## [DOKUMEN SUMBER]

⟨

Saturday, October 23, 2010

Plato

Plato lahir di salah satu keluarga bangsawan Athena sekitar 427 SM dan meninggal sekitar 347 SM. Tujuan filsafatnya, seperti yang dikatakan William Bluhm adalah untuk memahami nilai/value lebih jelas lagi daripada yang telah dipahami saat itu dan untuk menunjukkan pijakannya dalam nalar moral. Dalam fisafat Plato, virtue adalah “Pengetahuan tentang Yang Baik” dan itu diajarkan.
Dia termasuk salah satu filsuf Yunani yang sangat berpengaruh, murid Socrates dan guru dari Aristoteles. Karyanya yang paling terkenal adalah Republik (dalam bahasa Yunani Πολιτεία atau Politeia, “negeri”) di mana ia menguraikan garis besar pandangannya pada keadaan “ideal”. Dia juga menulis “Hukum” dan banyak dialog dimana Socrates adalah peserta utamanya.
Sumbangsih Plato yang terpenting adalah ilmunya mengenai ide. Dunia ini menurutnya tiada lain hanyalah refleksi atau bayangan dari dunia ideal. Di dunia ideal semuanya sangat sempurna. Hal ini tidak hanya merujuk kepada barang-barang kasar yang bisa dipegang saja, tetapi juga mengenai konsep-konsep pikiran, hasil buah intelektual.
Dialog-dialog Plato
Dialog awal/pertengahan: Euthydemus, Gorgias, Menexenus, Meno, Protagoras,
Dialog pertengahan: Kratylus, Phaedo, Phaedrus, Republik, Simposium,
Dialog pertengahan-akhir: Parmenides, Theaetetus
Konteks Intelektual dan Politik Zaman Plato
Fondasi filsafat politik Plato bisa dikatakan adalah “the transcendent good.” Dan pencarian Plato terhadap “Yang Baik” itu hanya bisa dipahami dalam konteks ilmu politik di masa awal Yunani, dan hubungan yang digambarkan Plato antara ilmu tersebut dengan Perang Peloponnesia, sebuah perseteruan besar antara Athena dan Sparta untuk memperebutkan hegemoni dunia Yunani (434-404 SM).
Ilmu Politik Naturalistik
Awal ilmu Politik bisa ditemukan dalam karya-karya Filsuf Ionia pada abad ke 6-5 SM. Merekalah yang pertama kali memperkenalkan teori umum yang naturalistik tentang hukum kausa sebagai ganti dari mitos tradisi dan agama. Kita mengenal Anaximander dan Anaximenes dengan teori kausa mekanisnya. Atau Thales yang berhasil memprediksi gerhana bulan pada 585 SM. Untuk Teori sosial dan politik, kita mengenal Demokritus dengan teori atomnya dan Protagoras, tokoh rasionalis utilitarian yang sering diangap sebagai Bapak Relativisme karena meletakkan ukuran segala kebenaran pada manusia. Plato banyak menyinggung-nyinggung mereka dalam dialog-dialognya.

⟩

## [BAHAN UNTUK TUGAS]

⟨

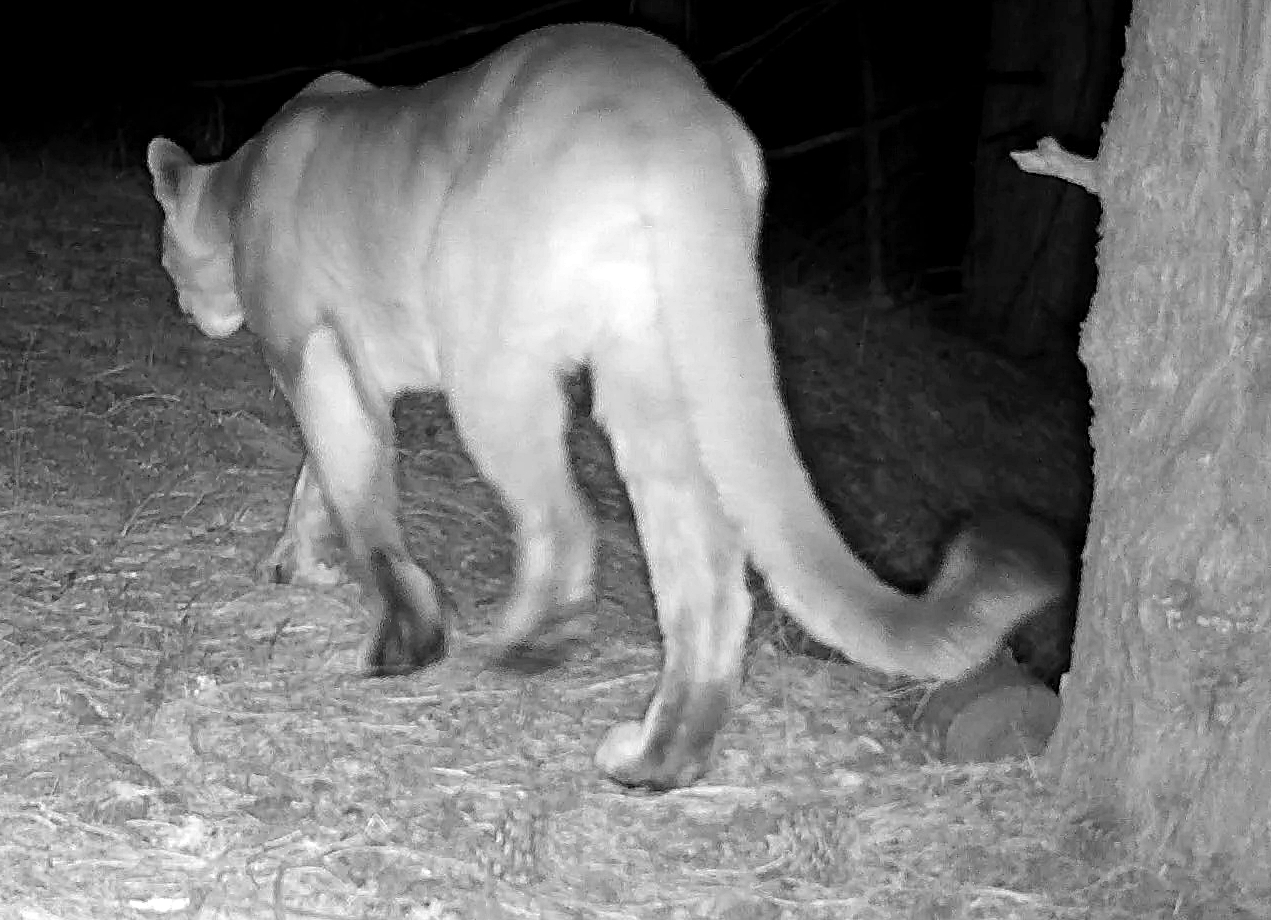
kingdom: Animalia
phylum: Chordata
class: Mammalia
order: Carnivora
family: Felidae
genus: Puma
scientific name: Puma concolor
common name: Puma
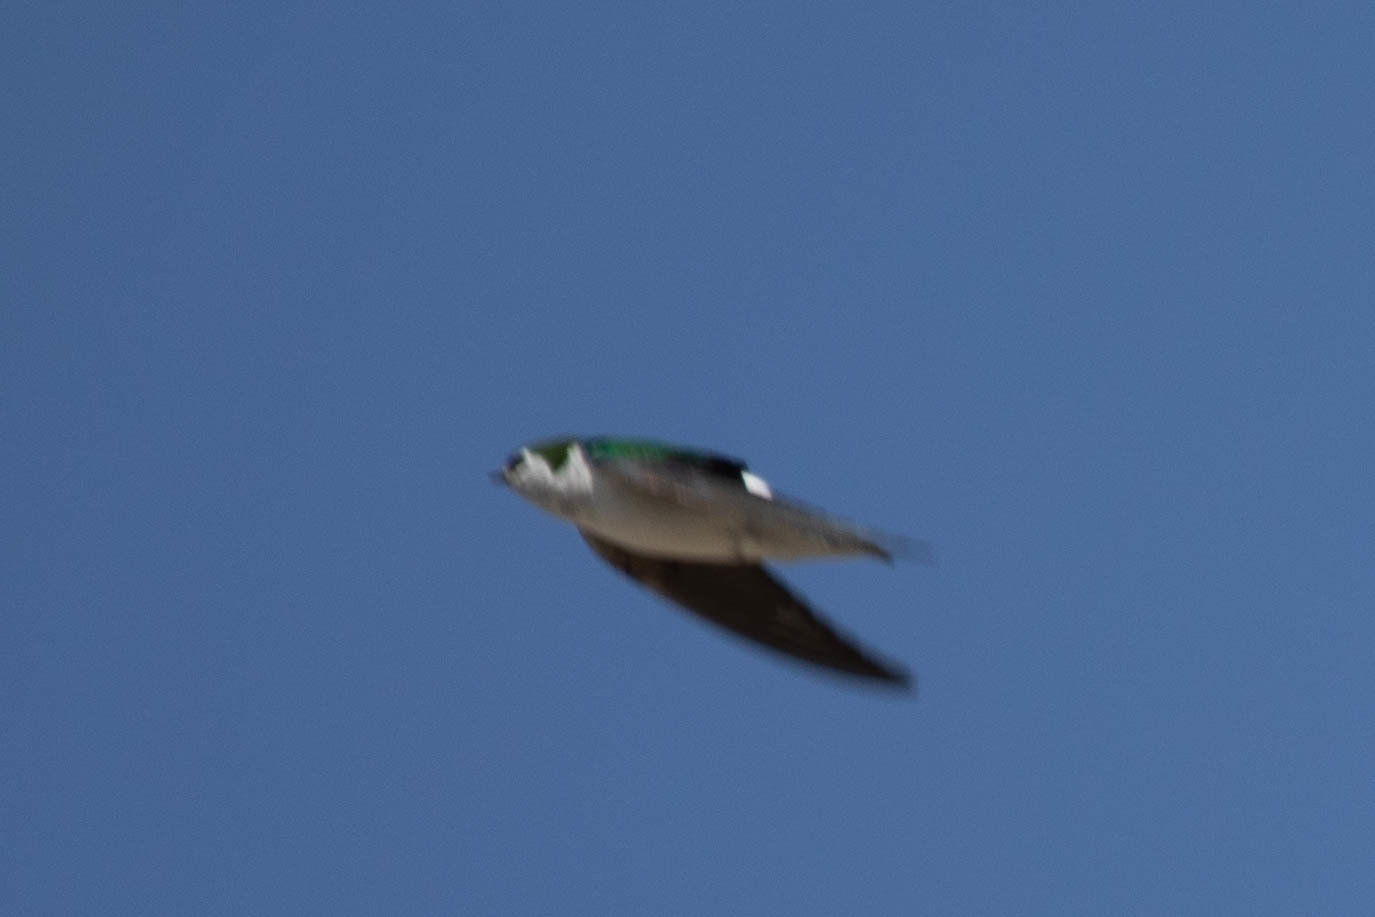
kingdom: Animalia
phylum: Chordata
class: Aves
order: Passeriformes
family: Hirundinidae
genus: Tachycineta
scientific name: Tachycineta thalassina
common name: Violet-green swallow
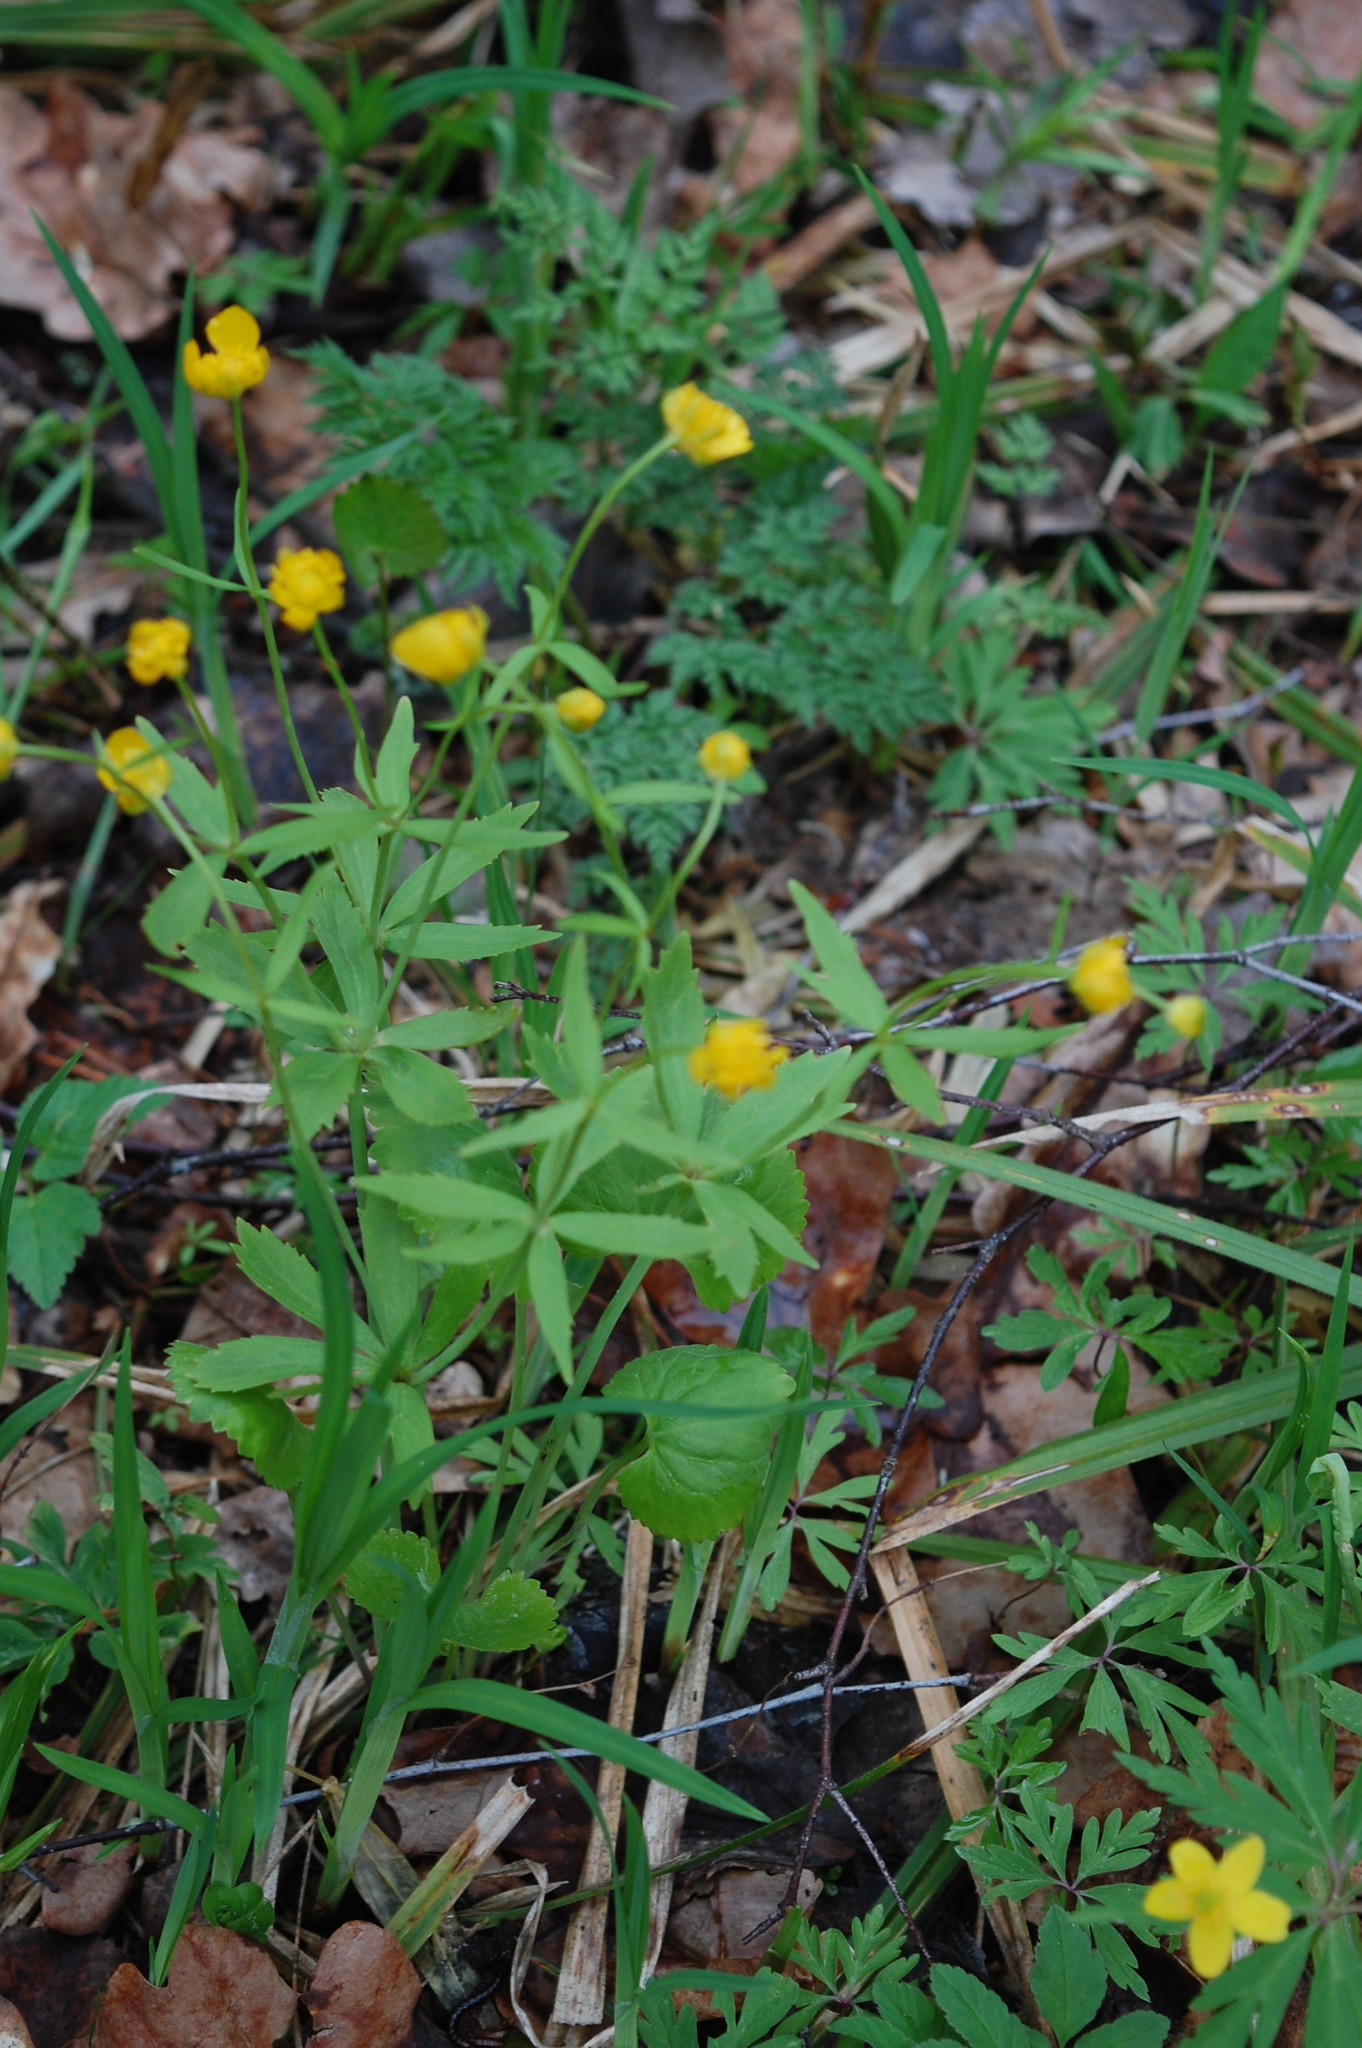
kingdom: Plantae
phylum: Tracheophyta
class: Magnoliopsida
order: Ranunculales
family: Ranunculaceae
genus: Ranunculus
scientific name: Ranunculus cassubicus
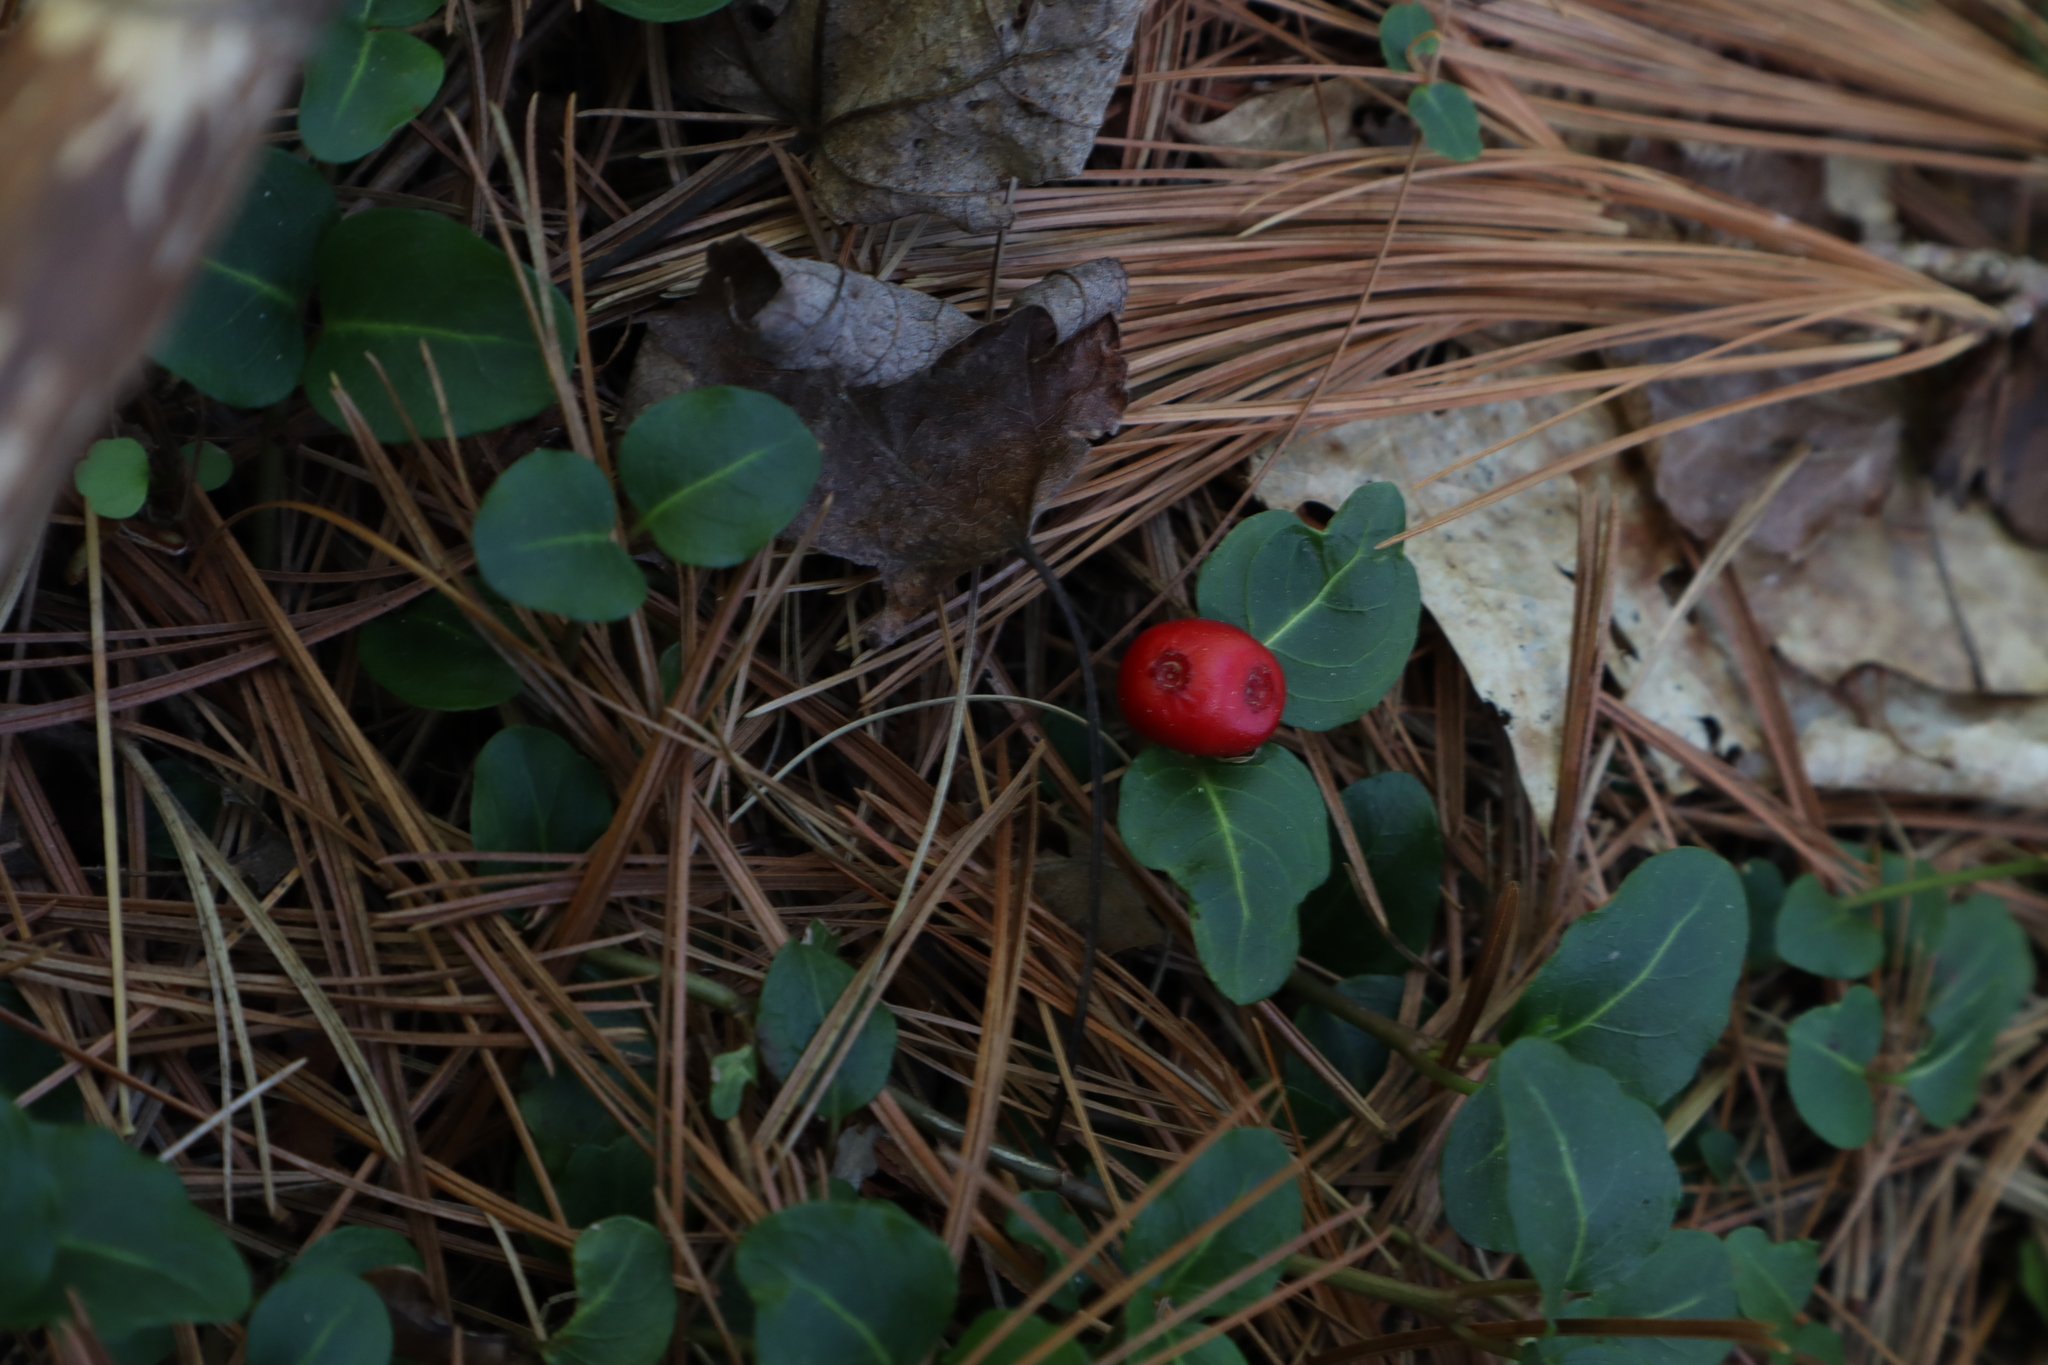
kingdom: Plantae
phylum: Tracheophyta
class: Magnoliopsida
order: Gentianales
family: Rubiaceae
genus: Mitchella
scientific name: Mitchella repens
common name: Partridge-berry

⟩

## [TUGAS YANG DIKERJAKAN]
1. Dalam tulisan tentang Plato, pada tahun berapa Thales memprediksi gerhana bulan?
2. Perbarui seluruh daftar makhluk hidup dengan mengganti "common name" menjadi "nama umum" di setiap tempat, tanpa mengubah bagian lain. Hilangkan gambar-gambarnya dari jawaban.

## [HASIL TUGAS]
1. Thales memprediksi gerhana bulan pada tahun 585 SM.

2.
kingdom: Animalia
phylum: Chordata
class: Mammalia
order: Carnivora
family: Felidae
genus: Puma
scientific name: Puma concolor
nama umum: Puma
kingdom: Animalia
phylum: Chordata
class: Aves
order: Passeriformes
family: Hirundinidae
genus: Tachycineta
scientific name: Tachycineta thalassina
nama umum: Violet-green swallow
kingdom: Plantae
phylum: Tracheophyta
class: Magnoliopsida
order: Ranunculales
family: Ranunculaceae
genus: Ranunculus
scientific name: Ranunculus cassubicus
kingdom: Plantae
phylum: Tracheophyta
class: Magnoliopsida
order: Gentianales
family: Rubiaceae
genus: Mitchella
scientific name: Mitchella repens
nama umum: Partridge-berry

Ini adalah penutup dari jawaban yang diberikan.